The latest addition to the Marvel Cinematic Universe has skipped theaters and has gone directly to Netflix. Daredevil is unlike any other film/television series I’ve seen from the MCU. It’s a dark, gritty, and incredibly violent action show with a sprinkling of courtroom drama as Matt Murdock, the Man Without Fear, is a blind lawyer by day and blind vigilante by night. I’m only a few episodes in and what I’ve seen so far has been amazing. It’s certainly better than Ben Affleck film because it has the virtue of better writers and not beholden to a 90 minute run time. The thirteen episodes gives the plot enough time to come to a boil as Matt establishes himself as the protector of Hell’s Kitchen, defending his home from corruption and ne’er do wells.
Daredevil is set firmly within in the MCU but it goes to great pains to isolate itself from larger events (well, so far). It exists in its own little bubble where the biggest danger threatening the area are the greedy interests of the mob. The organized crime angle is a nice change from megalomaniac super villains, fascist regimes and intergalactic radicals.

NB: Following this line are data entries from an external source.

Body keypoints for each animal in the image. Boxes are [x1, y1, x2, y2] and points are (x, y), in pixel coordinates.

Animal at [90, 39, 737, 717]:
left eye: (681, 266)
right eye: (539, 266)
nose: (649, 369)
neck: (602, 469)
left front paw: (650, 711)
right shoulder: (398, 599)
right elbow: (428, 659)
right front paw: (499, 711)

I love that the biggest danger this corner of the world faces are corrupt construction companies taking advantage of the destruction wrought by the Avengers during the Battle of New York. Wrangling these people together is William Fisk, an imposing figure working behind the scenes who will eventually become the Kingpin. I started the episode where he is formerly introduced and I like what Vincent D’onofrio has done with the character. Fisk looks and sounds dangerous, capable of committing atrocoities to consolidate power, but his interactions women show a child-like innocence and awkwardness. I’m really excited to see what he brings to the rest of the season.

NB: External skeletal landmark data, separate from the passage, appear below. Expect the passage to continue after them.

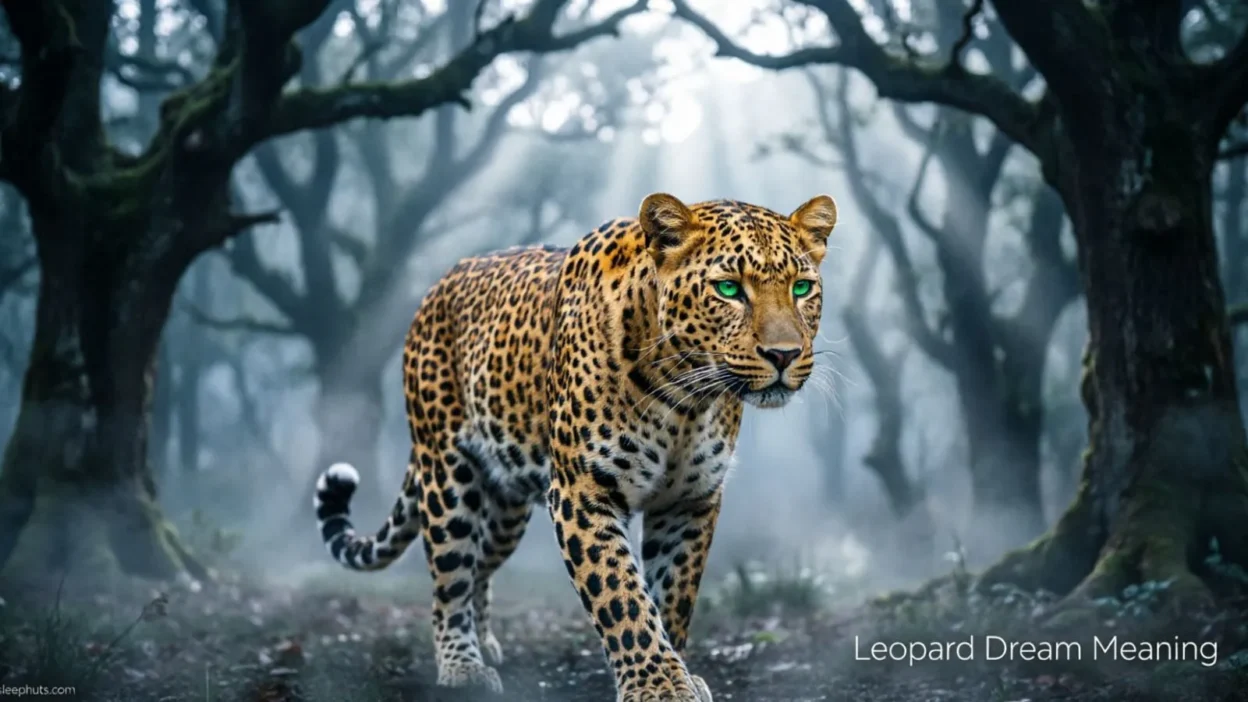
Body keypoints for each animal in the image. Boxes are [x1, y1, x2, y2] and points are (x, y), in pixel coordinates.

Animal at [312, 192, 838, 701]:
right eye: (728, 289)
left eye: (801, 288)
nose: (783, 355)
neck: (684, 399)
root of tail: (439, 284)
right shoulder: (582, 493)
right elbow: (622, 596)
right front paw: (658, 686)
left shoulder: (689, 501)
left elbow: (671, 596)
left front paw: (682, 675)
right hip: (448, 474)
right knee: (450, 575)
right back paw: (462, 666)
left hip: (506, 508)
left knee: (481, 566)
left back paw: (486, 644)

As an origin story, Daredevil leans a little to close to Batman Begins. Murdock’s first on screen battle with criminals is nearly identical to Batman Begins, right down to the all black costume (popularized by Frank Miller’s run on the comic). When interrogating criminals, the dialog is a nearly copy of Nolan’s script, right down to the aggressive “Where is he?!” shouting. Where Daredevil has Batman Begins beat are the fight scenes. The benefit of the series being on Netflix is that it didn’t have to pull any punches when it comes to onscreen violence. And Daredevil is magnificently violent. The fights Murdock gets into are choreographed in such a way that makes me think of how fights play out in real life. His fighting style is a lot like his father, a boxer killed by the mob for not taking a dive, and as such, the hits are brutal, ugly and lack the graceful finesse of martial arts. Matt decimates his opponents through sheer brutality, hammering against foes with merciless abandon that makes you wonder if he delights in the carnage he causes. Apart from the fights, there’s a lot of mob-related violence on as well. Never seen someone get their head caved in by a bowling ball? Now’s your chance. The look of the show is equally ugly and gritty. In fact, the representation of Hell’s Kitchen looks like a perfect home for Frank Castle. Oh my god. How awesome would it be to have an episode or two where Daredevil and the Punisher fight like they did in the comics?
Although I’m only on the fourth episode, Daredevil has completely won me over. I really hope that the show is successful enough for Marvel, ABC, and Netflix to produce more seasons. It’s funny, it’s awesome, and the casting (specifically D’onofrio and Charlie Cox) is fantastic. Great job, Marvel!